- Other names: Dystrophia unguis mediana canaliformis, median canaliform dystrophy of Heller, and solenonychia.
- Specialty: Dermatology

= Median nail dystrophy =

Median nail dystrophy, also known as dystrophia unguis mediana canaliformis, median canaliform dystrophy of Heller, and solenonychia consists of longitudinal splitting or canal formation in the midline of the nail, a split which often resembles a fir tree, occurring at the cuticle and proceeding outward as the nail grows.

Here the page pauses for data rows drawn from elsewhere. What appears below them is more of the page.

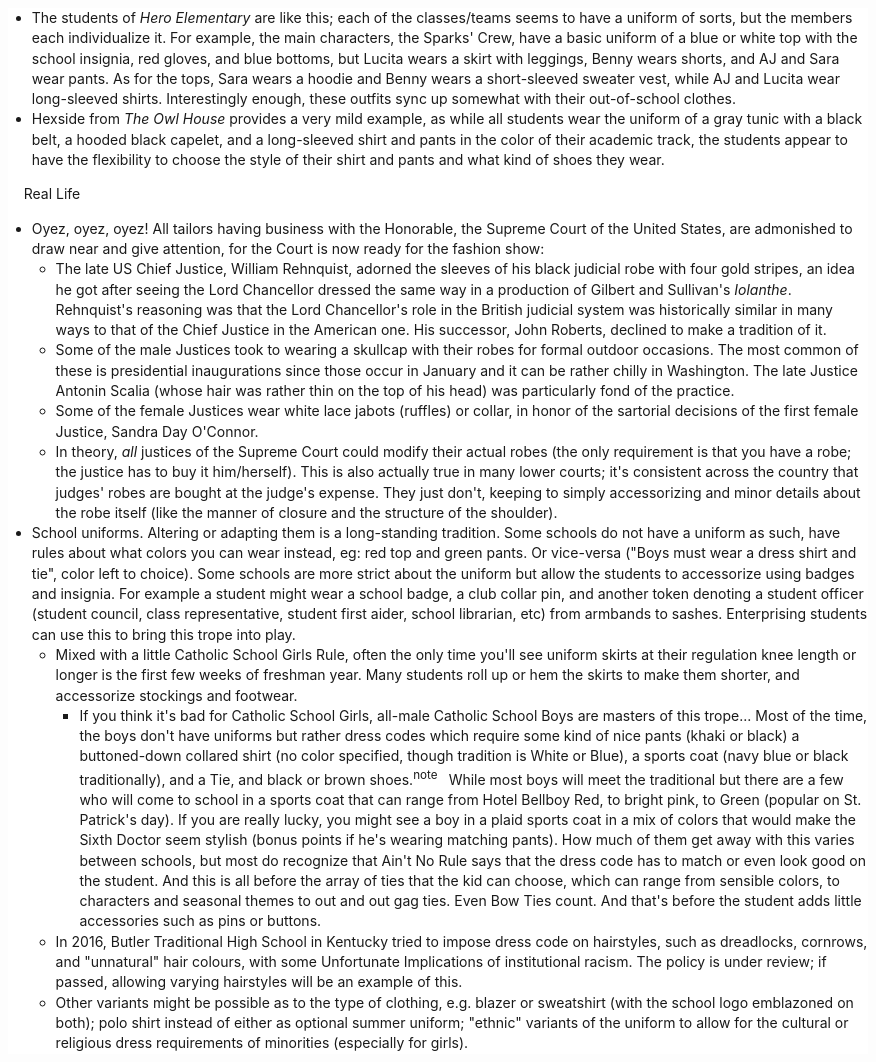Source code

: -   The students of _Hero Elementary_ are like this; each of the classes/teams seems to have a uniform of sorts, but the members each individualize it. For example, the main characters, the Sparks' Crew, have a basic uniform of a blue or white top with the school insignia, red gloves, and blue bottoms, but Lucita wears a skirt with leggings, Benny wears shorts, and AJ and Sara wear pants. As for the tops, Sara wears a hoodie and Benny wears a short-sleeved sweater vest, while AJ and Lucita wear long-sleeved shirts. Interestingly enough, these outfits sync up somewhat with their out-of-school clothes.
-   Hexside from _The Owl House_ provides a very mild example, as while all students wear the uniform of a gray tunic with a black belt, a hooded black capelet, and a long-sleeved shirt and pants in the color of their academic track, the students appear to have the flexibility to choose the style of their shirt and pants and what kind of shoes they wear.

    Real Life 

-   Oyez, oyez, oyez! All tailors having business with the Honorable, the Supreme Court of the United States, are admonished to draw near and give attention, for the Court is now ready for the fashion show:
    -   The late US Chief Justice, William Rehnquist, adorned the sleeves of his black judicial robe with four gold stripes, an idea he got after seeing the Lord Chancellor dressed the same way in a production of Gilbert and Sullivan's _Iolanthe_. Rehnquist's reasoning was that the Lord Chancellor's role in the British judicial system was historically similar in many ways to that of the Chief Justice in the American one. His successor, John Roberts, declined to make a tradition of it.
    -   Some of the male Justices took to wearing a skullcap with their robes for formal outdoor occasions. The most common of these is presidential inaugurations since those occur in January and it can be rather chilly in Washington. The late Justice Antonin Scalia (whose hair was rather thin on the top of his head) was particularly fond of the practice.
    -   Some of the female Justices wear white lace jabots (ruffles) or collar, in honor of the sartorial decisions of the first female Justice, Sandra Day O'Connor.
    -   In theory, _all_ justices of the Supreme Court could modify their actual robes (the only requirement is that you have a robe; the justice has to buy it him/herself). This is also actually true in many lower courts; it's consistent across the country that judges' robes are bought at the judge's expense. They just don't, keeping to simply accessorizing and minor details about the robe itself (like the manner of closure and the structure of the shoulder).
-   School uniforms. Altering or adapting them is a long-standing tradition. Some schools do not have a uniform as such, have rules about what colors you can wear instead, eg: red top and green pants. Or vice-versa ("Boys must wear a dress shirt and tie", color left to choice). Some schools are more strict about the uniform but allow the students to accessorize using badges and insignia. For example a student might wear a school badge, a club collar pin, and another token denoting a student officer (student council, class representative, student first aider, school librarian, etc) from armbands to sashes. Enterprising students can use this to bring this trope into play.
    -   Mixed with a little Catholic School Girls Rule, often the only time you'll see uniform skirts at their regulation knee length or longer is the first few weeks of freshman year. Many students roll up or hem the skirts to make them shorter, and accessorize stockings and footwear.
        -   If you think it's bad for Catholic School Girls, all-male Catholic School Boys are masters of this trope... Most of the time, the boys don't have uniforms but rather dress codes which require some kind of nice pants (khaki or black) a buttoned-down collared shirt (no color specified, though tradition is White or Blue), a sports coat (navy blue or black traditionally), and a Tie, and black or brown shoes.<sup>note&nbsp;</sup>  While most boys will meet the traditional but there are a few who will come to school in a sports coat that can range from Hotel Bellboy Red, to bright pink, to Green (popular on St. Patrick's day). If you are really lucky, you might see a boy in a plaid sports coat in a mix of colors that would make the Sixth Doctor seem stylish (bonus points if he's wearing matching pants). How much of them get away with this varies between schools, but most do recognize that Ain't No Rule says that the dress code has to match or even look good on the student. And this is all before the array of ties that the kid can choose, which can range from sensible colors, to characters and seasonal themes to out and out gag ties. Even Bow Ties count. And that's before the student adds little accessories such as pins or buttons.
    -   In 2016, Butler Traditional High School in Kentucky tried to impose dress code on hairstyles, such as dreadlocks, cornrows, and "unnatural" hair colours, with some Unfortunate Implications of institutional racism. The policy is under review; if passed, allowing varying hairstyles will be an example of this.
    -   Other variants might be possible as to the type of clothing, e.g. blazer or sweatshirt (with the school logo emblazoned on both); polo shirt instead of either as optional summer uniform; "ethnic" variants of the uniform to allow for the cultural or religious dress requirements of minorities (especially for girls).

Thumbs, which are the most commonly involved, usually show an enlarged lunula resulting probably from repeated pressure applied on the base of the nail.

== Signs and symptoms ==
Median nail dystrophy presents as splitting that resembles an upside-down fir tree or Christmas tree because to tiny fissures or cracks that break toward the nail edge or extend laterally from the center canal. Usually symmetrical, the ailment primarily affects the thumbs, though it can also affect other fingers or toes. There may be lunula enlargement, redness, and thickening of the proximal nail fold.

== Causes ==
Although it is an acquired illness, there have been reports of familial clustering of instances. The illness most likely stems from a transient flaw in the matrix that prevents nails from growing. One component that has been identified as causal is trauma.

== Diagnosis ==
Clinical findings are frequently the only basis for diagnosis. Parakeratosis, or the buildup of melanin inside and between the keratinocytes in the nail bed, is typically seen in histopathology.

== Treatment ==
For median nail dystrophy, treatment is frequently not required. Normalcy usually returns to affected nails on its own, either when medication is stopped or after a traumatic event. Triamcinolone acetonide injected directly into the proximal nail fold or topical ointments have been effectively used in the treatment of median nail dystrophy, though this is not usually advised.